CAMPAIGNERS are demanding urgent action to end the “scandal” surrounding an eyesore site in the middle of a Hampshire shopping centre.

The land, which has stood derelict since a chandlery was demolished eight years ago, is covered in rubble, broken glass and the remains of a shed.

A gate leading to adjoining homes means anyone can gain access to the site in Pylewell Road, Hythe.

Neighbours include Harry McCabe, 89, and his wife Jean, 87, whose garden gate has been padlocked and boarded up to prevent people using it as a shortcut to nearby shops.

Mrs McCabe said they were thinking of putting up a fence to replace the one that blew down in the storms earlier this year.

“It’s got to the stage where we just want to block it off,” she said.

Fellow villager Ken Fox added: “This is an ugly eyesore that ruins the attractiveness of the surrounding area.

“There used to be boards surrounding the site to hide it from public view.

“Since they blew down all that’s been done is to erect netting, which does nothing except expose the rubbish tip that the site has become.

“It’s seriously affecting what is otherwise a pretty pedestrian street lined by shops, offices and cafes.

“This is a public scandal in an attractive village that’s known as the gateway to the New Forest and relies heavily on the tourist trade.”

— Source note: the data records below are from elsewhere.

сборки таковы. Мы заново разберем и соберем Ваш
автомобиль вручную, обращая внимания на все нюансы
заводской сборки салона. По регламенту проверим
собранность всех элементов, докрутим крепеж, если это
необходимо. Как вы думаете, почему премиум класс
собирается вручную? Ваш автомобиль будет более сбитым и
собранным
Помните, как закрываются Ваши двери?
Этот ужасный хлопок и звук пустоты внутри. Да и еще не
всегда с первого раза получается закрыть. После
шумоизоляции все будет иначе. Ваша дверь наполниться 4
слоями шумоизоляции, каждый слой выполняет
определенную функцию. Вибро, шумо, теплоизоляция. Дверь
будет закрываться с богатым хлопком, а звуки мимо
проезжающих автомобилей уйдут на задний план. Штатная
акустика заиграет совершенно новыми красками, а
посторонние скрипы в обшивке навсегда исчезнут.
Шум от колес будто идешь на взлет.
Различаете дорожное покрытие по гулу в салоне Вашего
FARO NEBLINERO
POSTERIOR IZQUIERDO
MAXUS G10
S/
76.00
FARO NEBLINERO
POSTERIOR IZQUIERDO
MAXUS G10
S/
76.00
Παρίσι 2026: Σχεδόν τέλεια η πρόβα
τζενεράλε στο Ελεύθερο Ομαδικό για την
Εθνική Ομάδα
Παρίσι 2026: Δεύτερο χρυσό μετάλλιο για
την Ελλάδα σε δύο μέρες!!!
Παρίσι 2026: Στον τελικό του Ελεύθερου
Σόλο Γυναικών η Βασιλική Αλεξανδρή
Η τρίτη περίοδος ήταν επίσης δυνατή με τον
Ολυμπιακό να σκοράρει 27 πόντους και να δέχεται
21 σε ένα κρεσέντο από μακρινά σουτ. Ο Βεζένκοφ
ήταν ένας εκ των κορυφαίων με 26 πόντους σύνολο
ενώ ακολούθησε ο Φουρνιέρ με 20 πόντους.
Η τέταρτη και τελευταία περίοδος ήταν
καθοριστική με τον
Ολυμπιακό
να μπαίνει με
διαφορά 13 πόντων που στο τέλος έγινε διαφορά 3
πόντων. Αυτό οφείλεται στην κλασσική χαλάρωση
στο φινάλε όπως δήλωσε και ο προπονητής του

Campaigners have enlisted the support of Brian Dash and other members of the local parish council.

Cllr Dash said: “The land is an eyesore and includes a shed containing goodness knows what.

“Why should villagers have to look at something like that for years on end?”

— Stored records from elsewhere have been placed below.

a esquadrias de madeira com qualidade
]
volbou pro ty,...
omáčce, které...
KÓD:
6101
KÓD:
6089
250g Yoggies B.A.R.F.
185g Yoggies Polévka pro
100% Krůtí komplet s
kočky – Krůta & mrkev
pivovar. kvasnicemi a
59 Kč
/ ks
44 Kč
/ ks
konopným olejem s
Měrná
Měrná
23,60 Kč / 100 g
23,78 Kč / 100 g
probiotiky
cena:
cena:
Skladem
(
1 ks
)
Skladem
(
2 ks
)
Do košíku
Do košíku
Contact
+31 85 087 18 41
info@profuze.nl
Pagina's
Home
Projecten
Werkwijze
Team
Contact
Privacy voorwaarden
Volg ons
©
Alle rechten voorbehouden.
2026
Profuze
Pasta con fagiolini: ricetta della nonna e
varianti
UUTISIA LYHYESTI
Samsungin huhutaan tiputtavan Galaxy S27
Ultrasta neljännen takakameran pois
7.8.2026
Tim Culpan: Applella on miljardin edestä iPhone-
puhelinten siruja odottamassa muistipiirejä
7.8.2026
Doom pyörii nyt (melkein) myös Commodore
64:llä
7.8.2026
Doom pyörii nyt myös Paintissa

The site is owned by John Mobey, trading as Solotop Ltd.

A district council spokesman said: “In 2012 we granted planning permission for a ground floor shop and first floor offices to be built on the site.

“However, the owner has advised us that he is not in a position to implement the development.

“We’ve requested the owner clears the site.

“If he fails to comply, the council will have no option but to serve a notice requiring him to undertake the work. If the notice is not acted upon the owner could face prosecution and a fine.”

Mr Mobey said he was applying for planning permission to alter the scheme approved two years ago by building three flats instead of offices.

He claimed the site had been cleared on “numerous occasions”

but was being targeted by vandals and fly-tippers.

“We have sympathy for the residents,”

added Mr Mobey.

“But fly-tipping and vandalism appears to be unavoidable, however much money is spent on clearing the site.”